GIVEN DATA:
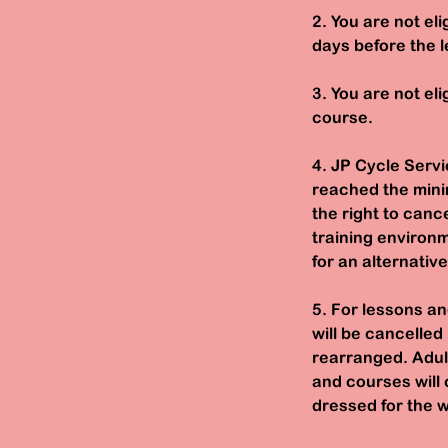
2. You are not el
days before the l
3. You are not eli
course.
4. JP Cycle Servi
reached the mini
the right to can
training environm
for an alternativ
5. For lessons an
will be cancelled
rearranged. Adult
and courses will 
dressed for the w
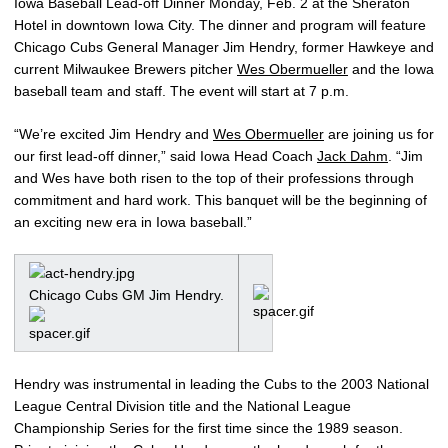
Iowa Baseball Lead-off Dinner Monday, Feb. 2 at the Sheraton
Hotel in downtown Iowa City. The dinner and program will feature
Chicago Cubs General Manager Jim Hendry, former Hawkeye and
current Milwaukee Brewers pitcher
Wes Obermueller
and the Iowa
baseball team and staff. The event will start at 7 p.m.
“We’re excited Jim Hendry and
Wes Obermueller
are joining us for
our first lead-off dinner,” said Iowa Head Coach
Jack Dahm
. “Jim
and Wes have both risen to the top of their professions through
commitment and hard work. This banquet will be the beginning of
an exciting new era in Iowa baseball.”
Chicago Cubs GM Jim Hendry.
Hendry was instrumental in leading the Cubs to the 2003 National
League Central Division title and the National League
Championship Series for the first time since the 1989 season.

...

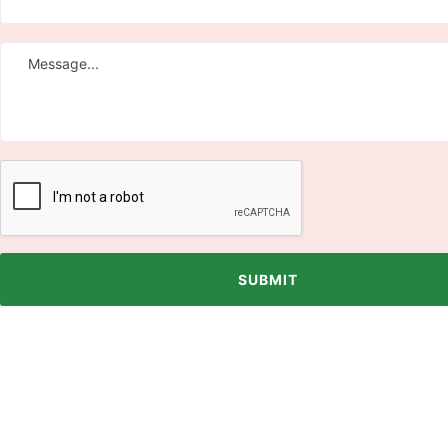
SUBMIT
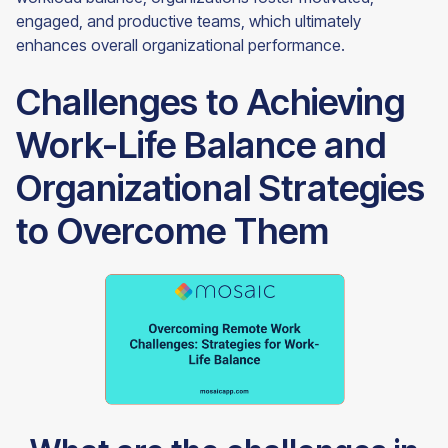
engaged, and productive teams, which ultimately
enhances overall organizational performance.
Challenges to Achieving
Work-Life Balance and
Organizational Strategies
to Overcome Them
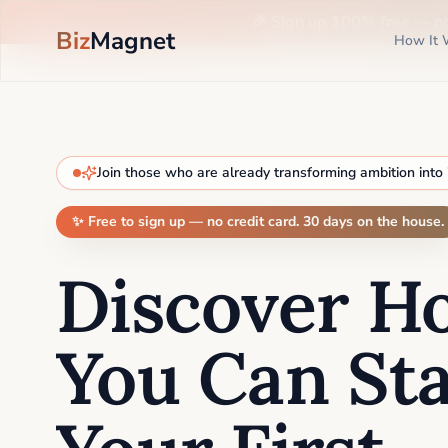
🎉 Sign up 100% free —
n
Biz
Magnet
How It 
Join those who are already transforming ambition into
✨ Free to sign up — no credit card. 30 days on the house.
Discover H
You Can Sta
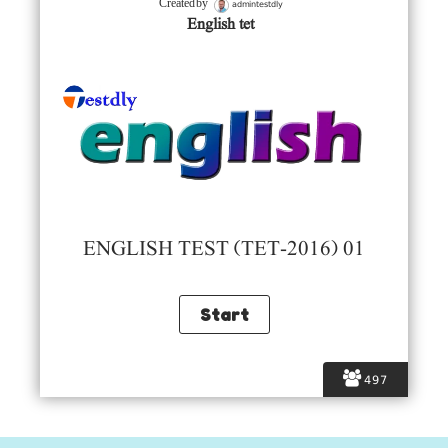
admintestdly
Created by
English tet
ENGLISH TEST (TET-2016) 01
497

TO DO: Taking the records above, print only and exactly the lines from the line with "2. You are not el" to the line with "Championship Series for", both kept, and exclude pictures.

EXERCISE RESPONSE:
2. You are not el
days before the l
3. You are not eli
course.
4. JP Cycle Servi
reached the mini
the right to can
training environm
for an alternativ
5. For lessons an
will be cancelled
rearranged. Adult
and courses will 
dressed for the w
Iowa Baseball Lead-off Dinner Monday, Feb. 2 at the Sheraton
Hotel in downtown Iowa City. The dinner and program will feature
Chicago Cubs General Manager Jim Hendry, former Hawkeye and
current Milwaukee Brewers pitcher
Wes Obermueller
and the Iowa
baseball team and staff. The event will start at 7 p.m.
“We’re excited Jim Hendry and
Wes Obermueller
are joining us for
our first lead-off dinner,” said Iowa Head Coach
Jack Dahm
. “Jim
and Wes have both risen to the top of their professions through
commitment and hard work. This banquet will be the beginning of
an exciting new era in Iowa baseball.”
Chicago Cubs GM Jim Hendry.
Hendry was instrumental in leading the Cubs to the 2003 National
League Central Division title and the National League
Championship Series for the first time since the 1989 season.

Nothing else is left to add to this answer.